When Bolton tolerated the first food, Jonwi showed him fat, purple berries to eat, a tree with thin strips of edible bark that tasted delicious and chewy, and harmless antlike insects in a tree that could be consumed for protein. After eating from this exotic smorgasbord, Bolton's knotted stomach settled, as did his painfully sore and constricted muscles. Now he just had to worry about the Redcom … and about getting back to civilization alive.

But it became apparent that Jonwi did not have any connection with the aliens who were allied with General Adolphus. “A rift occurred in our species,” Jonwi explained. “The complex reason for this split is not easy to explain, but it was devastating. My faction departed this planet because we did not wish to take part in
ala'ru
. To stop the dangerous racial ascension, we exterminated our fellow Xayans with an asteroid strike.”

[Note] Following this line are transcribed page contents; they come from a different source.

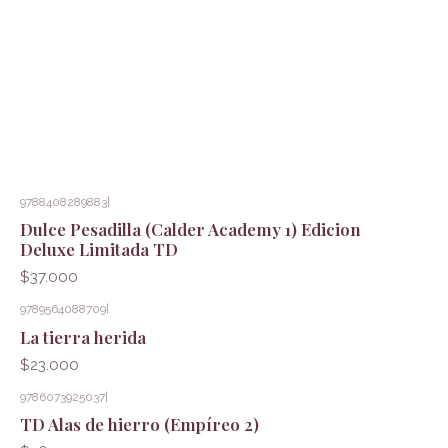
9788408289883
|
Dulce Pesadilla (Calder Academy 1) Edicion
Deluxe Limitada TD
$37.000
9789564088709
|
La tierra herida
$23.000
9786073925037
|
TD Alas de hierro (Empíreo 2)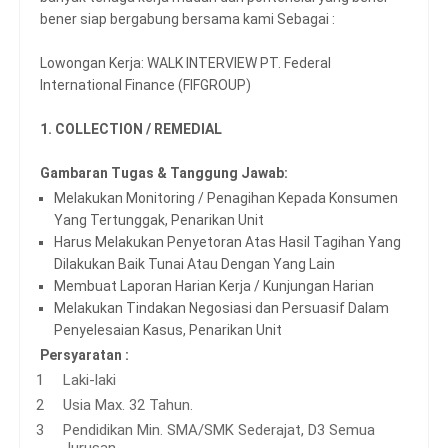
bener siap bergabung bersama kami Sebagai :
Lowongan Kerja: WALK INTERVIEW PT. Federal
International Finance (FIFGROUP)
1. COLLECTION / REMEDIAL
Gambaran Tugas & Tanggung Jawab:
Melakukan Monitoring / Penagihan Kepada Konsumen
Yang Tertunggak, Penarikan Unit
Harus Melakukan Penyetoran Atas Hasil Tagihan Yang
Dilakukan Baik Tunai Atau Dengan Yang Lain
Membuat Laporan Harian Kerja / Kunjungan Harian
Melakukan Tindakan Negosiasi dan Persuasif Dalam
Penyelesaian Kasus, Penarikan Unit
Persyaratan :
Laki-laki
Usia Max. 32 Tahun.
Pendidikan Min. SMA/SMK Sederajat, D3 Semua
Jurusan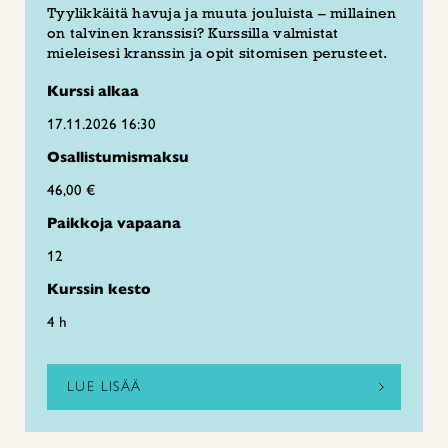
Tyylikkäitä havuja ja muuta jouluista – millainen
on talvinen kranssisi? Kurssilla valmistat
mieleisesi kranssin ja opit sitomisen perusteet.
Kurssi alkaa
17.11.2026 16:30
Osallistumismaksu
46,00 €
Paikkoja vapaana
12
Kurssin kesto
4 h
LUE LISÄÄ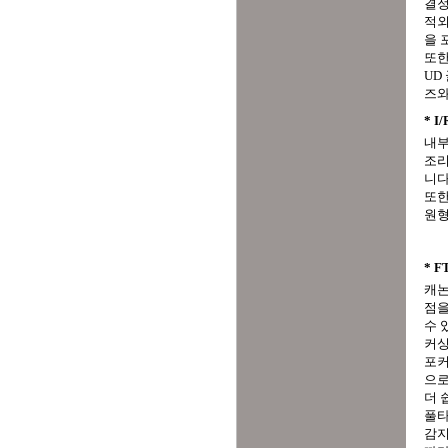
결정
적외
을 
또한
UD
즈와
* I/
내부
조리
니다
또한
원형
* F
캐논
점을
수 
커싱
포커
으로
더 
풀타
감지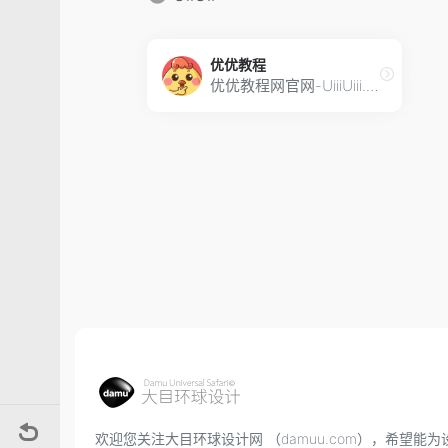
优优教程
优优教程网官网-UiiiUiii.com，免费设计软件自学平台。为网友及创作者提供原创AIGC、Midjourney、Stable Diffusion、平面、UI、网页、C4D、Sketch、动效等免费教程。提供软件下载安装教程。优设网旗下站点。
欢迎您关注大目环球设计网 （damuu.com），希望能为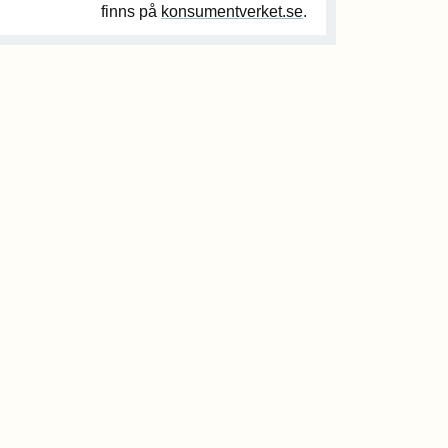
finns på
konsumentverket.se
.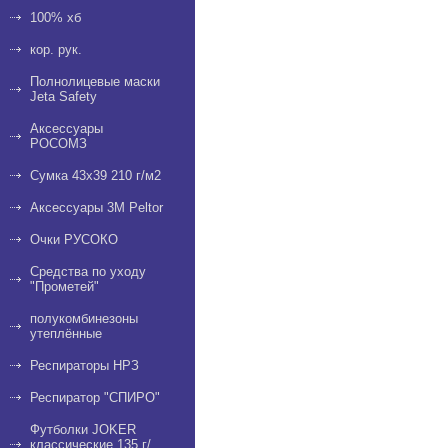
100% хб
кор. рук.
Полнолицевые маски
Jeta Safety
Аксессуары
РОСОМЗ
Сумка 43х39 210 г/м2
Аксессуары 3М Peltor
Очки РУСОКО
Средства по уходу
"Прометей"
полукомбинезоны
утеплённые
Респираторы НРЗ
Респиратор "СПИРО"
Футболки JOKER
классические 135 г/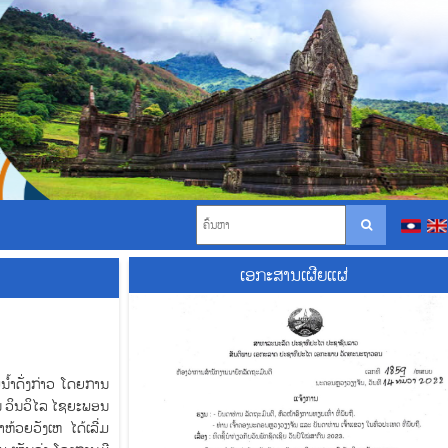
ເອກະສານເຜີຍແຜ່
ໍ້າດັ່ງກ່າວ​ ໂດຍການ
່ານ​ ວິນວິໄລ ໄຊຍະພອນ
ຫ້ວຍວັງເຫ ໄດ້ເລີ່ມ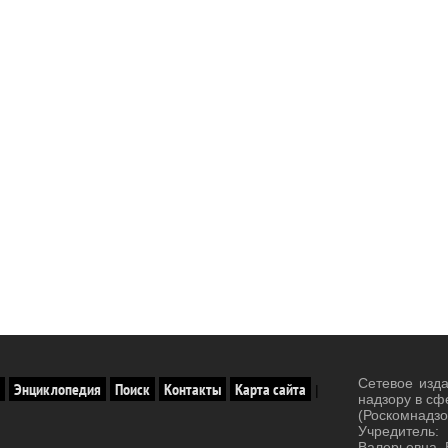
Сетевое изд
Энциклопедия
Поиск
Контакты
Карта сайта
|
надзору в сф
(Роскомнад
Учредитель:
Валерьевна.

Bolton stared. “You were responsible for wrecking this planet?”

“My faction was.” He held his head high. “But we saved Xaya's key life-forms. Since the impact, we have been monitoring this world for centuries, waiting until the environment was stable again. When it was ready, we seeded the landscape with embryos, spores, roots, tubers, and cultured seeds in order to re-create the home that we had damaged so severely. But we knew that would be a tremendously long process.”

Jonwi seemed to revel in the lushness of the vegetation, animals, and insects he had fostered here. “We understood that Xaya would never be exactly the same as it was, and many of our seeds and embryos did not survive the centuries of waiting. I arrived here only recently to guide the large-scale awakening. Previously, when our scout ships dispersed the basic life-forms, we saw the scattered human settlements, but were unconcerned about them.”

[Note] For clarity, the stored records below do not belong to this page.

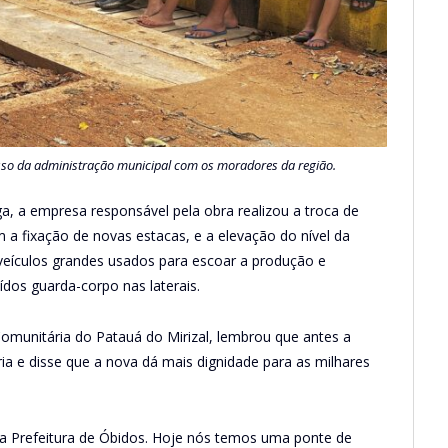
isso da administração municipal com os moradores da região.
ga, a empresa responsável pela obra realizou a troca de
 a fixação de novas estacas, e a elevação do nível da
veículos grandes usados para escoar a produção e
dos guarda-corpo nas laterais.
Comunitária do Patauá do Mirizal, lembrou que antes a
a e disse que a nova dá mais dignidade para as milhares
la Prefeitura de Óbidos. Hoje nós temos uma ponte de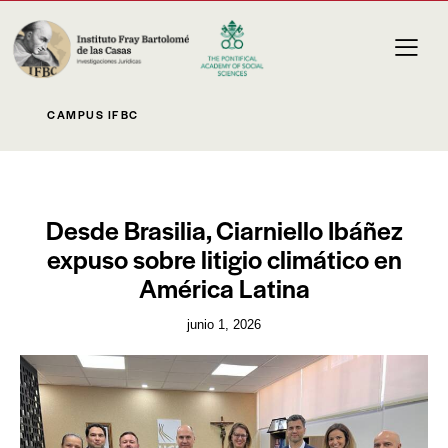
CAMPUS IFBC
NOVEDADES
Desde Brasilia, Ciarniello Ibáñez
expuso sobre litigio climático en
América Latina
junio 1, 2026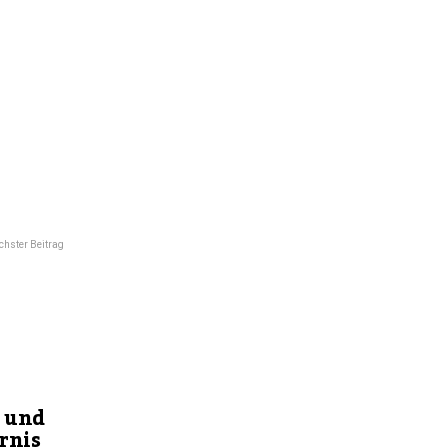
hster Beitrag
 und
rnis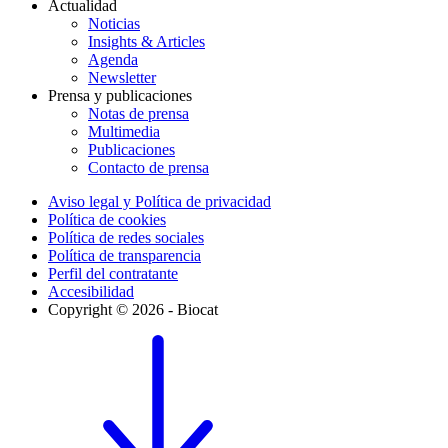
Actualidad
Noticias
Insights & Articles
Agenda
Newsletter
Prensa y publicaciones
Notas de prensa
Multimedia
Publicaciones
Contacto de prensa
Aviso legal y Política de privacidad
Política de cookies
Política de redes sociales
Política de transparencia
Perfil del contratante
Accesibilidad
Copyright © 2026 - Biocat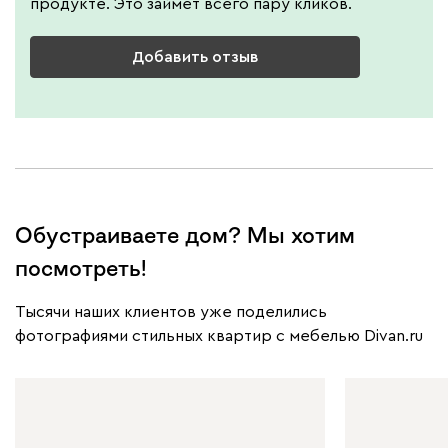
продукте. Это займет всего пару кликов.
Добавить отзыв
Обустраиваете дом? Мы хотим
посмотреть!
Тысячи наших клиентов уже поделились
фотографиями стильных квартир с мебелью Divan.ru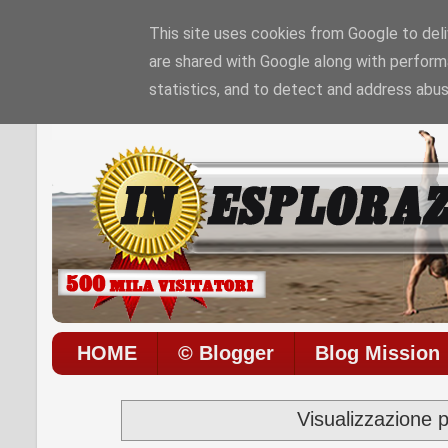
This site uses cookies from Google to deliv
are shared with Google along with perform
Sono le
6:28:53 AM
di
Giovedì 06 / 08 / 202
statistics, and to detect and address abus
HOME
© Blogger
Blog Mission
Visualizzazione 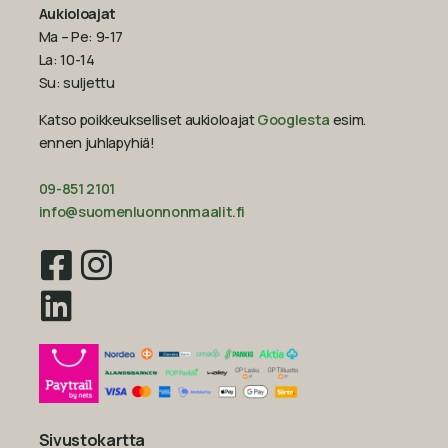
Aukioloajat
Ma – Pe: 9-17
La: 10-14
Su: suljettu
Katso poikkeukselliset aukioloajat
Googlesta
esim.
ennen juhlapyhiä!‍
09-851 2101
info@suomenluonnonmaalit.fi
Sivustokartta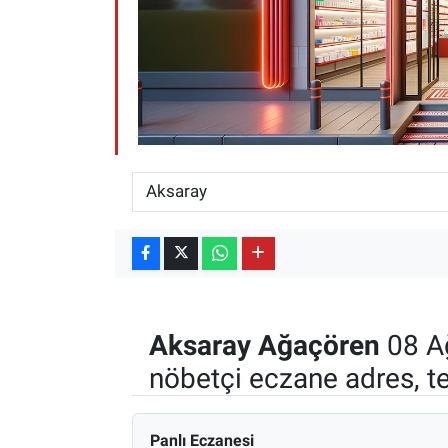
ESKİŞEHİR NÖBETÇİ ECZANELER
Eskişehir Haber İçerikleri
Eskişehir Hava Durumu
Eskişehir Tramvay Saatleri
Eskişehir Otobüs Saatleri
Aksaray
Ağaçören
08 A
nöbetçi eczane adres, t
Panlı Eczanesi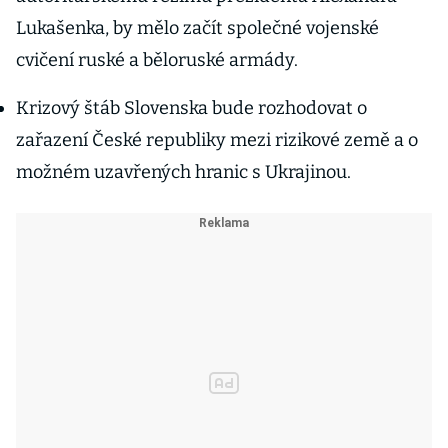
Lukašenka, by mělo začít společné vojenské
cvičení ruské a běloruské armády.
Krizový štáb Slovenska bude rozhodovat o
zařazení České republiky mezi rizikové země a o
možném uzavřených hranic s Ukrajinou.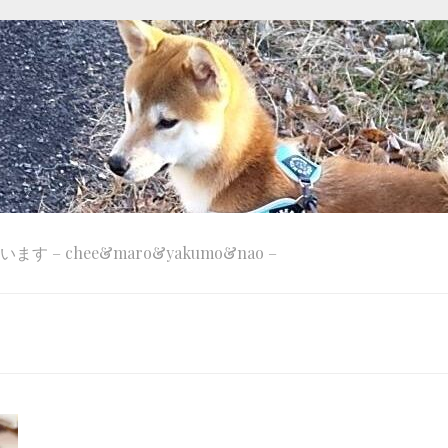
 – chee&maro&yakumo&nao –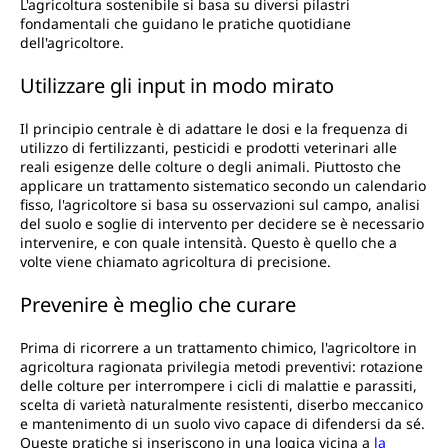
L'agricoltura sostenibile si basa su diversi pilastri
fondamentali che guidano le pratiche quotidiane
dell'agricoltore.
Utilizzare gli input in modo mirato
Il principio centrale è di adattare le dosi e la frequenza di
utilizzo di fertilizzanti, pesticidi e prodotti veterinari alle
reali esigenze delle colture o degli animali. Piuttosto che
applicare un trattamento sistematico secondo un calendario
fisso, l'agricoltore si basa su osservazioni sul campo, analisi
del suolo e soglie di intervento per decidere se è necessario
intervenire, e con quale intensità. Questo è quello che a
volte viene chiamato agricoltura di precisione.
Prevenire è meglio che curare
Prima di ricorrere a un trattamento chimico, l'agricoltore in
agricoltura ragionata privilegia metodi preventivi: rotazione
delle colture per interrompere i cicli di malattie e parassiti,
scelta di varietà naturalmente resistenti, diserbo meccanico
e mantenimento di un suolo vivo capace di difendersi da sé.
Queste pratiche si inseriscono in una logica vicina a
la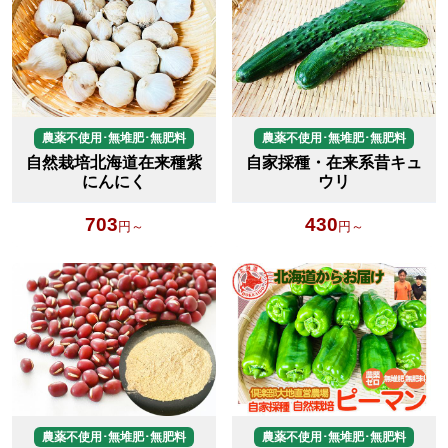
農薬不使用･無堆肥･無肥料
農薬不使用･無堆肥･無肥料
自然栽培北海道在来種紫
自家採種・在来系昔キュ
にんにく
ウリ
703
430
円～
円～
農薬不使用･無堆肥･無肥料
農薬不使用･無堆肥･無肥料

As the alien glided through the red weed forest, Bolton followed him, curious. He suddenly understood. “You didn't expect any of the other Xayans to survive, though.”

“We did not even know they existed, didn't know about Zairic's slickwater or the preservation chamber used by a handful of Originals. I was sent here to help Xaya reawaken, but now we know that our enemies did survive after all. And, worse, they are rebuilding their telemancy through a powerful symbiosis with humans. They have managed to generate a very strong form of telemancy. They are approaching
ala'ru
once more, and the danger this poses is greater than ever. Their telemancy set off numerous alarms that called my people back from their long interstellar journeys.”

Jonwi's strange voice took on an ominous tone. “We had so many ambitious plans for this world, such high hopes. Yet, all of our efforts—all of
my
efforts—have been for naught, our hopes dashed. Sadly, Xaya has only a short time left now. Everything has changed.”

He gazed up at the sky again. “The Ro-Xayans have no choice. The threat is too great. My people are coming again to destroy this world—completely this time. The asteroid bombardment is already on its way.”

 

53

Working deep in the Vielinger iperion mines, clad in a decontamination suit with a faceplate, Erik Anderlos climbed the metal stairs to the observation platform. He felt angrier than usual because the seals in his work suit were defective, allowing the ultrafine, toxic dust to sift in. He had coughed up blood from his lungs this morning, and felt raw dryness in his throat. The iperion residue was killing him and all the other colonists seized at Buktu.